The speed of climatic change today is also more or less unprecedented. The amount of CO2 that humans have added over just the last hundred years is comparable to the amount that was added over 100 centuries after the last ice age. In other words, in the modern day, atmospheric carbon has risen about 100 times faster than when humans emerged from the last ice age. That difference, McGee says, is part of why current climate change is so alarming.
“At the end of the last ice age, ecosystems had a good deal of time to adapt to the warming as it occurred,” he says. “Right now, they have much less time because warming is happening a lot faster.”
Past periods of warming certainly caused instability, says McGee. “The end of the last ice age wasn't a smooth ride. Sure, it was slow and natural: it occurred over 10,000 years, which is a long time. Even so, that 10,000 years was punctuated by really dramatic shifts.” But the current pace of climate change is likely to be even more disruptive.
Humans have based entire societies around the current climate. Where we grow food, build cities, and set up infrastructure like bridges and roads are all intertwined with the environment as it looked over recent history. Now that environment is changing—quickly. “It's very destabilizing,” says McGee.
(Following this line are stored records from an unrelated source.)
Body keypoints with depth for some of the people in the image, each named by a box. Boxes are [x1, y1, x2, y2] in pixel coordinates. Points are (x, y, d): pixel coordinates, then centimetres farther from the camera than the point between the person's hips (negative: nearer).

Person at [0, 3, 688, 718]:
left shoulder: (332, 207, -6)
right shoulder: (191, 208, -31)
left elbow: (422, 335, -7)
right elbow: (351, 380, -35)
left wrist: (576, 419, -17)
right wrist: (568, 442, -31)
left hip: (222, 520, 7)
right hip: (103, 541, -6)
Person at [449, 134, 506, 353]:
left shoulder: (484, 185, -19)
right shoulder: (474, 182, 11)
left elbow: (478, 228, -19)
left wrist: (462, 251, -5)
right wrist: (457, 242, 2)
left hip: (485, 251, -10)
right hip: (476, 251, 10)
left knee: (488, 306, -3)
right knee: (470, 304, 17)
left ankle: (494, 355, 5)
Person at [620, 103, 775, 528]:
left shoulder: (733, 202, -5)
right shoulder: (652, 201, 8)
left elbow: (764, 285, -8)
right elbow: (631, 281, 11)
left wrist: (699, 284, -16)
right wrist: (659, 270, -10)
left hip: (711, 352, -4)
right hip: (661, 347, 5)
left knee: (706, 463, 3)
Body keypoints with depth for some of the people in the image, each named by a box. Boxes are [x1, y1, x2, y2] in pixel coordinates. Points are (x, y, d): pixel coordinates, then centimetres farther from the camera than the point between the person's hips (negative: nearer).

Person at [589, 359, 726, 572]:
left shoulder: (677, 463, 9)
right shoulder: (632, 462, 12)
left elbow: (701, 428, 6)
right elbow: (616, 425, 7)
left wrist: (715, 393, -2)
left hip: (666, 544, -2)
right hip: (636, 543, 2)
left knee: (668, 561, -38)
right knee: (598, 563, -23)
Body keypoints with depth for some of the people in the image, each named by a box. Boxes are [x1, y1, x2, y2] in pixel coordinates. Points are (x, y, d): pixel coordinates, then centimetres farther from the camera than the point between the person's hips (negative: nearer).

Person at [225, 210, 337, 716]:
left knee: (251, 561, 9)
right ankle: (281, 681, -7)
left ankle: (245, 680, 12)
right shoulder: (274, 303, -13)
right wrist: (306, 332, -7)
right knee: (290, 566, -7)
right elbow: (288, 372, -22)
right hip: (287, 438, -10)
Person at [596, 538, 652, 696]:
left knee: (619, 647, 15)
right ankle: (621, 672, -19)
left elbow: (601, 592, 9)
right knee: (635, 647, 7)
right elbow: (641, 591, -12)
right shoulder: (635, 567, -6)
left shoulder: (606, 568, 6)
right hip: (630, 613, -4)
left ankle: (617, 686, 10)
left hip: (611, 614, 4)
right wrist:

Thank you to several readers for sending in related questions, including Chuck Whinney of Sea Isle City, New Jersey, Ward Deharo of Milford, Massachusetts, and Gerald Smart of the United Kingdom.
1 The term “ice age” can be used in different ways. In some contexts, scientists use this term to refer to five very long periods of the Earth’s history when there has been ice at the poles. By this definition, we’re still in an ice age today! We’re just in an “interglacial period” of our ice age, when the planet is somewhat warmer and glaciers have retreated closer to the poles. In casual conversation, though, “ice age” usually refers to the colder “glacial periods” when ice has descended further south—including the most recent “ice age” when mammoths and saber-toothed tigers roamed the Northern Hemisphere.
2 Kaufman, Darell, and Ellie Broadman, "Revisiting the Holocene global temperature conundrum." Nature, Volume 614, 2023, doi:10.1038/s41586-022-05536-w.